Studio Assistant Evals

We use Braintrust to evaluate Assistant behaviors against a tracked dataset (offline evals) and against live traces (online evals).

Offline Evals

Add offline eval test cases to dataset.ts. If needed, add new scorers (see below) for the specific dimension you wish to test. Expect to update and run offline evals when adding new Assistant behaviors

You may wish to run offline evals when:

You updated the eval suite with a new test case or scorer
You changed Assistant's behavior and want to check for improvements/regressions

Running Offline Evals in CI

Add the run-evals label on a PR to the repo and Braintrust's GitHub Action will run evals and post a summary comment (example).
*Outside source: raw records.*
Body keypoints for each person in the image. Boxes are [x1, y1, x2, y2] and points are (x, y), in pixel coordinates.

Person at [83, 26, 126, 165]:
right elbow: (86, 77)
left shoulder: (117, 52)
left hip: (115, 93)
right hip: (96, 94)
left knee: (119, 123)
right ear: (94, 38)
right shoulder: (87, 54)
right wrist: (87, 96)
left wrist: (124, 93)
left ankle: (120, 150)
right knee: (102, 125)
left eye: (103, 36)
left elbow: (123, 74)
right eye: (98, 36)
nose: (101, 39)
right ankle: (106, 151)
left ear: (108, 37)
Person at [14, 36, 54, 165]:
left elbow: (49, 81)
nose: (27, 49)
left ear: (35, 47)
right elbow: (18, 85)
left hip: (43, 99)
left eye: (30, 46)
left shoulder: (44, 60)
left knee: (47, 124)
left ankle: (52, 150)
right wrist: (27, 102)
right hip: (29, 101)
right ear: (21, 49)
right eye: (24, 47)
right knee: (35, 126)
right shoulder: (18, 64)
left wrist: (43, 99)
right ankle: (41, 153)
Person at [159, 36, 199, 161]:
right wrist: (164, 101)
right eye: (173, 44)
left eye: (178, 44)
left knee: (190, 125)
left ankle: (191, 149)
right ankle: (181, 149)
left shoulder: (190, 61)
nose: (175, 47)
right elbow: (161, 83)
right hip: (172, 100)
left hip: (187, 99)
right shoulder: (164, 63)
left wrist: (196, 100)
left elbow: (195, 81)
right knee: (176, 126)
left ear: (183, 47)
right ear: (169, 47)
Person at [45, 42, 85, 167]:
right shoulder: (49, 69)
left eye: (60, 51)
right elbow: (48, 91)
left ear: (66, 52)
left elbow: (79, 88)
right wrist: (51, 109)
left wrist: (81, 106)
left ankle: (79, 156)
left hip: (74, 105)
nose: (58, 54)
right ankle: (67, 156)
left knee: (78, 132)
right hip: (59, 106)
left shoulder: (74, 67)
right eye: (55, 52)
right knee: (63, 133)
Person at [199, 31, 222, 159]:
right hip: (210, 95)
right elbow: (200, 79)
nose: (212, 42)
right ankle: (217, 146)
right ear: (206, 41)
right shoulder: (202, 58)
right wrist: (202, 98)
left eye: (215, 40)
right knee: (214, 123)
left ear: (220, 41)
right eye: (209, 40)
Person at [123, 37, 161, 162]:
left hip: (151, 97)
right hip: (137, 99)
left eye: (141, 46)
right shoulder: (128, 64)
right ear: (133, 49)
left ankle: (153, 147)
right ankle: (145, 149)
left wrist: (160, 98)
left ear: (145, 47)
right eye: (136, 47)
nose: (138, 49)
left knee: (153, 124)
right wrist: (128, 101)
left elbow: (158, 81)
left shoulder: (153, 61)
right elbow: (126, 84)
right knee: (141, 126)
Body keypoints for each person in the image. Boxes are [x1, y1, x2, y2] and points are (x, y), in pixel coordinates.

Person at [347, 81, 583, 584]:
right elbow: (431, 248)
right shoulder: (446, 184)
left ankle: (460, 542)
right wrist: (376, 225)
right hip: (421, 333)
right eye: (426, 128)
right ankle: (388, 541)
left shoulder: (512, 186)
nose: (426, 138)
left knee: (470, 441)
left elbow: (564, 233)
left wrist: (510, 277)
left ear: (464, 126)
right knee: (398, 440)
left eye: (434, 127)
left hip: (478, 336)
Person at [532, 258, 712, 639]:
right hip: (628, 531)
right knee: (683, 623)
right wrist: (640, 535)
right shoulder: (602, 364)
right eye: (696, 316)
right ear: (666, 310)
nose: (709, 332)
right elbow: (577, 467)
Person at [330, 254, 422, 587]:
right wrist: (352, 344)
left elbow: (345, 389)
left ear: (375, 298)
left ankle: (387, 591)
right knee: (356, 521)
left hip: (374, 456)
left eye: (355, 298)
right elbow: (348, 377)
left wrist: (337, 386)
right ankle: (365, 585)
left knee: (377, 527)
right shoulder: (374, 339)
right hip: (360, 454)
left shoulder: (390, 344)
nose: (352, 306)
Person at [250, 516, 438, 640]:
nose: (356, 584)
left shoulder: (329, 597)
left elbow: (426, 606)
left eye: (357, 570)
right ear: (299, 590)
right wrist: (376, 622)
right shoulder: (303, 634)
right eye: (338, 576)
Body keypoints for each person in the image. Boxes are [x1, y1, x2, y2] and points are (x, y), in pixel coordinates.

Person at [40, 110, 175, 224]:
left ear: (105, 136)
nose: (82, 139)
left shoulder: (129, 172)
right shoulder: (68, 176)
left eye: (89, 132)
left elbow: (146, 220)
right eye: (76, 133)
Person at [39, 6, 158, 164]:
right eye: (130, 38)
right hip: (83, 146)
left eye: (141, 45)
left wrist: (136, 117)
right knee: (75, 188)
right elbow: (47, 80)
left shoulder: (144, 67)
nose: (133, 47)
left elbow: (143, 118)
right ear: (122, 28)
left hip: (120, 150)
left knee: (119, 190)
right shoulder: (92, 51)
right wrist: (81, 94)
You can find detailed results in the "Experiments" tab of the "Assistant" project on Braintrust.

Running Offline Evals in Local Dev

Within apps/studio

# To set up WASM files
pnpm evals:setup

# Run all evals and upload results to Braintrust
pnpm evals:upload

# Run all evals without uploading results
pnpm evals:run

# Run an upload single test case
pnpm braintrust eval evals/assistant.eval.ts --filter "input.prompt=How many projects"
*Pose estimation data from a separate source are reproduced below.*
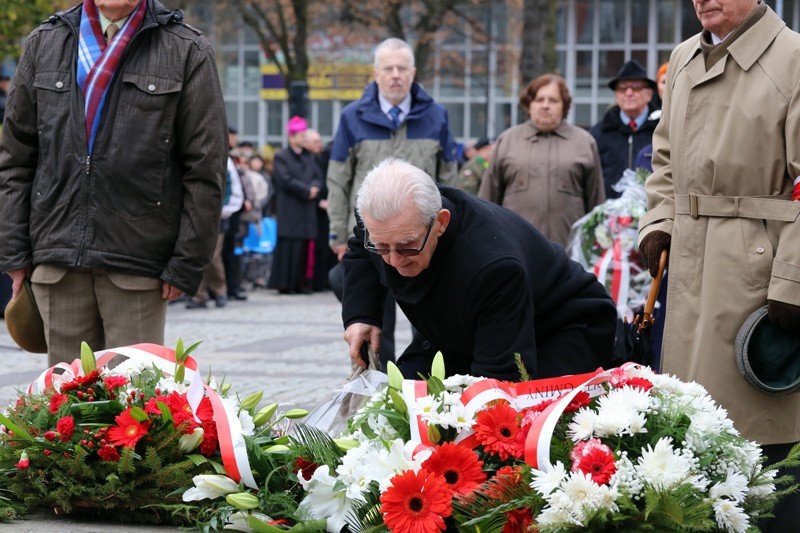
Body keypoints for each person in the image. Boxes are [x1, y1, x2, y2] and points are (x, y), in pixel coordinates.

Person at [637, 1, 800, 529]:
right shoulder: (684, 57)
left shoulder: (793, 58)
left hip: (756, 276)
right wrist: (658, 221)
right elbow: (663, 159)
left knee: (765, 446)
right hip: (687, 268)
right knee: (691, 437)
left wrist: (794, 279)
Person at [0, 0, 226, 364]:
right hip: (57, 256)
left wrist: (187, 263)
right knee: (67, 405)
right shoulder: (45, 42)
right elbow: (14, 159)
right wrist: (13, 252)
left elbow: (205, 168)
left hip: (138, 260)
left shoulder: (186, 48)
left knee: (134, 396)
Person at [342, 158, 617, 380]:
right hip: (464, 326)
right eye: (381, 246)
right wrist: (362, 315)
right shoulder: (383, 222)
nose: (394, 260)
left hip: (561, 325)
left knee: (522, 421)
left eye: (407, 246)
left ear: (441, 222)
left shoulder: (492, 267)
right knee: (398, 403)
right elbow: (360, 249)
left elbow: (499, 378)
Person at [327, 37, 458, 369]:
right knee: (372, 316)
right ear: (376, 73)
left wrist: (449, 230)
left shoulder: (437, 116)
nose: (396, 75)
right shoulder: (351, 117)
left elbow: (450, 178)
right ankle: (379, 386)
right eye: (389, 69)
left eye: (402, 68)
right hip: (371, 237)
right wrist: (339, 235)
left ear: (413, 73)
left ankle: (428, 384)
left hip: (421, 237)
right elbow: (338, 179)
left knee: (430, 319)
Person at [480, 74, 605, 247]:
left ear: (564, 106)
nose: (545, 106)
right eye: (539, 100)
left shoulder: (584, 142)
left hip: (570, 254)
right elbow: (487, 201)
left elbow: (596, 204)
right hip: (516, 250)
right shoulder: (507, 141)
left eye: (553, 100)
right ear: (529, 105)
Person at [590, 60, 659, 199]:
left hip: (654, 214)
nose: (628, 93)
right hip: (609, 214)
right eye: (622, 88)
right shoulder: (599, 133)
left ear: (649, 94)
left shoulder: (662, 130)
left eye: (636, 87)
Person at [268, 116, 322, 294]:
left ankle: (302, 283)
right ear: (291, 137)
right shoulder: (282, 157)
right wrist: (307, 191)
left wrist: (315, 188)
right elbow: (285, 180)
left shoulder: (309, 157)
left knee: (305, 249)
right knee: (289, 248)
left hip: (306, 210)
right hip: (290, 209)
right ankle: (286, 284)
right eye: (301, 135)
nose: (304, 138)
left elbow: (318, 176)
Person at [187, 156, 243, 309]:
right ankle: (199, 295)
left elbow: (233, 191)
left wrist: (223, 210)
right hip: (194, 215)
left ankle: (220, 291)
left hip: (217, 216)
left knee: (212, 256)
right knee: (194, 255)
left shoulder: (224, 159)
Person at [304, 129, 336, 291]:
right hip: (314, 209)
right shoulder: (311, 159)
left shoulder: (320, 156)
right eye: (316, 142)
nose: (320, 145)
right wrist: (318, 200)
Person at [634, 62, 669, 172]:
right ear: (657, 86)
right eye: (664, 82)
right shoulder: (650, 118)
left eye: (673, 80)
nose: (668, 86)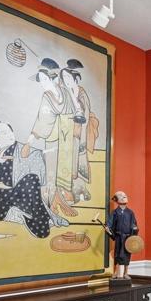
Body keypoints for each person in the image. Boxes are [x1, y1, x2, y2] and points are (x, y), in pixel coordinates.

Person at [0, 121, 64, 238]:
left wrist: (33, 154)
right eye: (4, 133)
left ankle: (26, 215)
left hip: (18, 194)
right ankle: (19, 215)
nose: (10, 135)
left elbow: (37, 167)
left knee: (32, 179)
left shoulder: (22, 149)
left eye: (10, 131)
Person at [21, 58, 78, 217]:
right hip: (52, 138)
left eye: (45, 79)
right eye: (41, 80)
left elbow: (74, 110)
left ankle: (60, 198)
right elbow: (42, 120)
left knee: (64, 169)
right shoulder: (47, 96)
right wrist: (28, 143)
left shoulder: (65, 92)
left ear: (53, 78)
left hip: (66, 137)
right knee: (51, 171)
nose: (43, 84)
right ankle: (51, 201)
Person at [60, 58, 99, 203]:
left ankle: (81, 188)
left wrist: (73, 95)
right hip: (66, 132)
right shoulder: (64, 92)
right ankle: (68, 190)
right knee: (68, 162)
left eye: (68, 77)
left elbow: (84, 112)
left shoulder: (80, 92)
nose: (66, 80)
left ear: (75, 78)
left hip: (79, 132)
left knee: (80, 160)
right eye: (64, 77)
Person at [107, 191, 138, 278]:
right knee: (117, 255)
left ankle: (126, 273)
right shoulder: (115, 212)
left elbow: (134, 224)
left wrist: (134, 230)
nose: (124, 196)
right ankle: (115, 272)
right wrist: (108, 228)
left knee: (127, 255)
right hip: (119, 237)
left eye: (125, 195)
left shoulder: (130, 212)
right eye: (121, 195)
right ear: (116, 199)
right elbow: (110, 223)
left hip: (128, 237)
Upload results when you want to inspect Experiments or Logs in the Braintrust dashboard or API. You can use developer tools like Braintrust MCP or bt CLI to analyze results with an agent.

Scorers

Scorers look at a thread or task output and assign a score deterministically or via LLM-as-a-judge. Optionally they can consider expected values.

Define scorers in scorer.ts and include them in assistant.eval.ts to run them in offline evals.

Updating Online Scorers

Online scorers run as serverless functions on Braintrust infrastructure. They're deployed from the scorer-online.ts script. Since these scoring against production traces, they can't rely on ground truth expected values. Structure scoring logic and LLM prompts accordingly. Not every scorer needs to be an online scorer.
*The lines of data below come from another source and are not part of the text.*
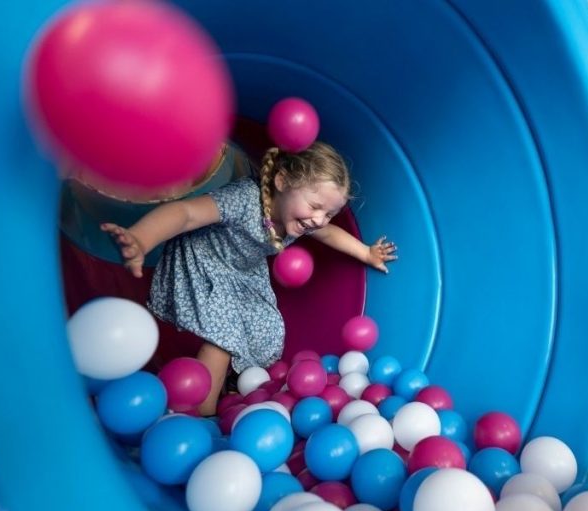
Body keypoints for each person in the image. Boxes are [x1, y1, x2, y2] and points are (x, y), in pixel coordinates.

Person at [101, 142, 397, 415]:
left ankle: (232, 387)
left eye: (330, 213)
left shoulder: (304, 219)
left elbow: (328, 233)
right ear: (282, 183)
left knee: (267, 331)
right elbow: (186, 213)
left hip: (244, 272)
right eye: (315, 207)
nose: (319, 219)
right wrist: (141, 239)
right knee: (224, 337)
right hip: (205, 259)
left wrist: (366, 253)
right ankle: (201, 415)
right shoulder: (244, 199)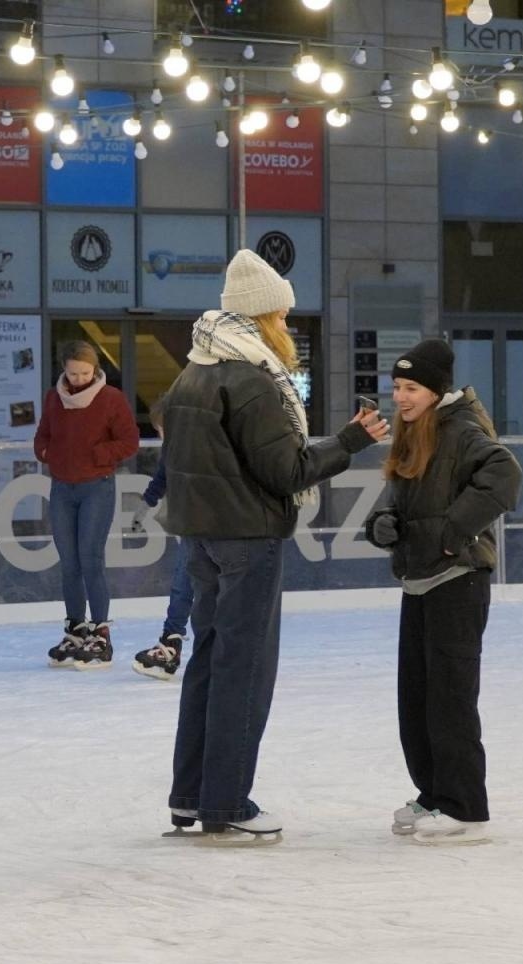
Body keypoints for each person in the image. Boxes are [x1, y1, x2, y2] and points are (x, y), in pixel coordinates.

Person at [156, 249, 389, 844]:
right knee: (245, 669)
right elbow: (287, 471)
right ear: (259, 319)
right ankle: (227, 800)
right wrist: (352, 440)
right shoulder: (253, 382)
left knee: (207, 665)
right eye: (282, 318)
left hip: (201, 540)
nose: (287, 329)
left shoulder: (192, 373)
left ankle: (192, 796)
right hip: (247, 539)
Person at [363, 339, 522, 846]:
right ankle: (433, 793)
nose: (401, 398)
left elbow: (504, 476)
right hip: (420, 579)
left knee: (450, 697)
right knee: (417, 697)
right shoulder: (417, 432)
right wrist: (383, 522)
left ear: (435, 390)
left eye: (411, 388)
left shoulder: (462, 429)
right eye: (397, 388)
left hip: (458, 579)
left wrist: (453, 533)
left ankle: (464, 806)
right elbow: (399, 495)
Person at [33, 339, 139, 668]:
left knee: (90, 558)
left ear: (95, 370)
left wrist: (97, 456)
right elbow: (43, 434)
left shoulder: (110, 399)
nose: (79, 378)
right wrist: (46, 453)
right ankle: (75, 627)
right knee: (69, 563)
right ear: (63, 370)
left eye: (85, 372)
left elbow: (129, 440)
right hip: (63, 488)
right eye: (73, 372)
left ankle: (100, 631)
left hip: (97, 486)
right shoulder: (54, 397)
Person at [131, 412, 193, 681]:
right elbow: (159, 480)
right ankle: (171, 642)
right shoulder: (171, 452)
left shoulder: (204, 449)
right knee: (183, 585)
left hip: (211, 529)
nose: (162, 438)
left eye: (164, 431)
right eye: (158, 432)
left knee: (196, 586)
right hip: (188, 528)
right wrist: (143, 508)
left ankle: (220, 647)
To opt-in to online scoring, add the scorer to scorer-online-manifest.json and add a corresponding handler in scorer-online.ts

Testing & Deploying Online Scorers

Add the preview-scorers label to a PR to deploy branch-prefixed scorers to the "Assistant (Staging Scorers)" Braintrust project (example). From that project dashboard, you can manually test the scorer against a trace from any project.

After merge to master, preview scorers automatically clean up and deploy to the production in the "Assistant" Braintrust project. Update the "Online Scoring" automation in the Logs page to include the new scorer function.